IMHO, I feel you should be familiar with RFCs. Regardless if the exam asks
questions about them or not. In order to understand the intended use and
possible vendor interoperability issues of implementation, you should have
atleast scanned several of them. What's better, if you find the RFCs a bit
hard at first, then read books such as John T. Moy's OSPF Anatomy of an
Internet Routing Protocol. Since Moy is given great credit for contributions
to OSPF, his book helped me understand what they did and why. It's a nice
precursor into reading the RFC. Similarly, I like Halabi's Internet Routing
Architectures and John W. Stewart's BGP4 Inter-Domain Routing in the
Internet. Both of these help with clarifying BGP.

Nothing helps understanding a routing protocol and it's behaviors more than
trying to equipment from 2 different vendors to talk the way you intend them
to. Although your question was in regards to the IE written exam, think
bigger. Trying to see a bigger picture helped me to understand how Cisco did
things.

-chris


----- Original Message -----
From: "Howard C. Berkowitz" 
To: 
Sent: Friday, December 27, 2002 12:23 PM
Subject: Re: CCIE Written ..plz help [7:59829]

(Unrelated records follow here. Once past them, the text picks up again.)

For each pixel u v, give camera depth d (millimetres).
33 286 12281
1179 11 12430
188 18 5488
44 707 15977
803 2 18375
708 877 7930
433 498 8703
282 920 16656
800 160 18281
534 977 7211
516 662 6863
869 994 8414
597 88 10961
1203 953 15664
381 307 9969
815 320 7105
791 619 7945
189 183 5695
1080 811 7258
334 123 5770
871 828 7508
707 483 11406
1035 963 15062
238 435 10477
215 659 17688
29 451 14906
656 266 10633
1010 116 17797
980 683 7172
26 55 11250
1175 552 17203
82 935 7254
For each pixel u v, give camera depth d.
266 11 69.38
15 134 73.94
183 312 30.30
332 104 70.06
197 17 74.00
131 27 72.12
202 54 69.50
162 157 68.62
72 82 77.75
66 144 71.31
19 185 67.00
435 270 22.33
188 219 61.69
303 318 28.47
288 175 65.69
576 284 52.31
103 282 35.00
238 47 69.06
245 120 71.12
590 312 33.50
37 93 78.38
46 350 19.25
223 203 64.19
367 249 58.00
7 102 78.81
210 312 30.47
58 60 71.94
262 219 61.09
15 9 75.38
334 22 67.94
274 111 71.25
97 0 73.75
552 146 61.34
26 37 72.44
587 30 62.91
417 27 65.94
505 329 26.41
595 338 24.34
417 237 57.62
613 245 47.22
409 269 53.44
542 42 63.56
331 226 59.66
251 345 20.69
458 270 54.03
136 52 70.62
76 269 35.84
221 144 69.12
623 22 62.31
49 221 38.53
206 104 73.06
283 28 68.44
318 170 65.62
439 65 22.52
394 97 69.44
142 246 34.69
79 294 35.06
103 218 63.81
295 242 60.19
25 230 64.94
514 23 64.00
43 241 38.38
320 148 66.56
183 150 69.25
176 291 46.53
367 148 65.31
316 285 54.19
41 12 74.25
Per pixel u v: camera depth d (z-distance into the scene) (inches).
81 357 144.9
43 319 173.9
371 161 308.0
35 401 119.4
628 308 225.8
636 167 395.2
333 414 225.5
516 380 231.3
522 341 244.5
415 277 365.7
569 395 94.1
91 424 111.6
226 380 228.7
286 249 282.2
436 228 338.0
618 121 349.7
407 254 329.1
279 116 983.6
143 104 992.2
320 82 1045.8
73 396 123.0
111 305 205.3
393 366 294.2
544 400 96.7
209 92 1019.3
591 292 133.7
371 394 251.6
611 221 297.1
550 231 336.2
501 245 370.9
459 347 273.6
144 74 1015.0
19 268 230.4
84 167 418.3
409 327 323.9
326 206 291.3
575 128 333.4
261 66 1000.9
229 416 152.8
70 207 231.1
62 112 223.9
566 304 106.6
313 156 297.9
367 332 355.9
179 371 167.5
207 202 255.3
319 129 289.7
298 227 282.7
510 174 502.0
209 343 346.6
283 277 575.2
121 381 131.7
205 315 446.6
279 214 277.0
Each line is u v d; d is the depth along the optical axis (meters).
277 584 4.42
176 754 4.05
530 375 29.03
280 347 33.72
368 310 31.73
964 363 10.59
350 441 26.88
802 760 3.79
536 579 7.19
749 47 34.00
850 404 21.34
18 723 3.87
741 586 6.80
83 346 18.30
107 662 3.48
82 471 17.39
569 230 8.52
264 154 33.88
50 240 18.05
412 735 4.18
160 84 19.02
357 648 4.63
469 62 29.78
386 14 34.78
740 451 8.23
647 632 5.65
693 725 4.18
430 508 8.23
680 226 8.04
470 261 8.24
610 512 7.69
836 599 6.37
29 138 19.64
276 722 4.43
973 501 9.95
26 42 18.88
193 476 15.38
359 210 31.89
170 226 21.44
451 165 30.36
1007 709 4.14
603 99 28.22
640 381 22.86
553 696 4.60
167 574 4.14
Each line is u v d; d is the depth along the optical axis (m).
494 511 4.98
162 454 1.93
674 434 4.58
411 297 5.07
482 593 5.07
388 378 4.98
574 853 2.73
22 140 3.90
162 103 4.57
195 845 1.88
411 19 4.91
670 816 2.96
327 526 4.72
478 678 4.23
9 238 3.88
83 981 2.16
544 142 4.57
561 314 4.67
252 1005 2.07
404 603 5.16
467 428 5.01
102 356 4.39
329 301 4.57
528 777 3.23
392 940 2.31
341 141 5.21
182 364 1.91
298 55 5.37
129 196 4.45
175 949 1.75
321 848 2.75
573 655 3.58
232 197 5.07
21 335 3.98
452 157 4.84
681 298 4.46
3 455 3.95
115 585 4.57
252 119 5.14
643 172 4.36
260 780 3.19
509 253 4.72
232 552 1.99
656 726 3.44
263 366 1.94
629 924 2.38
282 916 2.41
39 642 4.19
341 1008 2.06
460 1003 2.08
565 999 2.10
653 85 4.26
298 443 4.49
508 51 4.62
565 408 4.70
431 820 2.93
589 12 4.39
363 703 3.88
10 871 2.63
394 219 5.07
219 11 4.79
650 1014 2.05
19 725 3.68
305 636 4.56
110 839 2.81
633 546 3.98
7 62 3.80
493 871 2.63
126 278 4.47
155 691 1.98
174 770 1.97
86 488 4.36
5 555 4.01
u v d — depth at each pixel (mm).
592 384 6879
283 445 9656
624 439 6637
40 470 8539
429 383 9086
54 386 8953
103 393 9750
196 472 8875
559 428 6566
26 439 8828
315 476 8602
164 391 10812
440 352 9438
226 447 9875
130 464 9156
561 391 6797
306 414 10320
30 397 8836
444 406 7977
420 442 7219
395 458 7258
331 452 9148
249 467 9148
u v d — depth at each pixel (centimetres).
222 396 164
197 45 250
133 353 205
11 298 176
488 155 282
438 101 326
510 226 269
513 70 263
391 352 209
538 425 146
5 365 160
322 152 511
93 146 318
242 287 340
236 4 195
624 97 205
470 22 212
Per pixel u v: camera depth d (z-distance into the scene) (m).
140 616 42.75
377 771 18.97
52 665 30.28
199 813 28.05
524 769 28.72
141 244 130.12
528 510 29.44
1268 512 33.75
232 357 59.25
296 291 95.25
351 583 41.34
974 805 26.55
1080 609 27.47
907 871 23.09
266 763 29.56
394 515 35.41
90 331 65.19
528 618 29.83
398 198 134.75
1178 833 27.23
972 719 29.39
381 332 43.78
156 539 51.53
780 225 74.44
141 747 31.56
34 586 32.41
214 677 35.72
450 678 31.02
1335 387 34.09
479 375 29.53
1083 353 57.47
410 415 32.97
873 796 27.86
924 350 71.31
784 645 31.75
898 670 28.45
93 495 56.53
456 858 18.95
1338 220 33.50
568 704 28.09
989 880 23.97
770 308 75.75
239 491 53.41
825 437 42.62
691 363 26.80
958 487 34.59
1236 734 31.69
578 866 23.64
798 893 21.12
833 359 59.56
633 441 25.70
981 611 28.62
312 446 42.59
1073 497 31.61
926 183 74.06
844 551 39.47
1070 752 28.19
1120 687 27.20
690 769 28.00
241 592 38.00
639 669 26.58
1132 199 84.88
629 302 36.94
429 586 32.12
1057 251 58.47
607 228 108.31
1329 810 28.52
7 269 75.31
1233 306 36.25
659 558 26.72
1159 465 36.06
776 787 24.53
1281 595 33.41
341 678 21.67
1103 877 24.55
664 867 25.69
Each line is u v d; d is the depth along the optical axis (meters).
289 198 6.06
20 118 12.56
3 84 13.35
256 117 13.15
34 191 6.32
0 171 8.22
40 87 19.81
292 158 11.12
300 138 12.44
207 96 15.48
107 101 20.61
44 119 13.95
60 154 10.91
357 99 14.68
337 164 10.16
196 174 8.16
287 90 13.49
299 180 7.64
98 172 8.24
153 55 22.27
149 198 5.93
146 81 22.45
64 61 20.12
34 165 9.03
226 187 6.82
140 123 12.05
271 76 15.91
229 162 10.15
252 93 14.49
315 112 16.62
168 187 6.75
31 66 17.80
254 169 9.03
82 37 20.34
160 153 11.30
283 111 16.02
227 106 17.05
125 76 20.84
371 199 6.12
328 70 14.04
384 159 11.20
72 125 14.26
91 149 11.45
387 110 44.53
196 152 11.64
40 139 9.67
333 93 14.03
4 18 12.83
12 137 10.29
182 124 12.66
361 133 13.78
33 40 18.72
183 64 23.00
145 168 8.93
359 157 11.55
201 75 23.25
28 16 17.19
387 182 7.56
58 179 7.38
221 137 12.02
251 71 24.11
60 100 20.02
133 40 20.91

> At 11:31 AM +0000 12/27/02, irfan siddiqui wrote:
> >Hi, does anyone know if we have to memorize RFC's for the CCIE written
exam.
> >Do they ask things like RFC's. Also if anyone has attempted the exam
> >recently can they give any advice about wat u need to know and wat stuff
to
> >memorize if any.I am scheduled to give the exam next week and i still
feel
> >shaky. Thanks in advance . Irfan
>
> I've WRITTEN RFCs and don't have them memorized.  That being said,
> UNDERSTANDING key RFCs is important. If you can't easily read a
> protocol RFC at the general, not developer level, you may not be
> ready for the written.  Yes, I agree that finite state machines won't
> be explicitly tested on the written, but I think it's very hard to
> understand protocol behavior without a sense of FSMs, TLVs, etc.
>
> Memorizing the numbers of RFCs?  Maybe, although it's foolish if
> Cisco expects that.  There even can be subtleties -- people usually
> say the first RFC describing IPv4 was RFC791, but that was the first
> practical one -- RFC760 came a little earlier.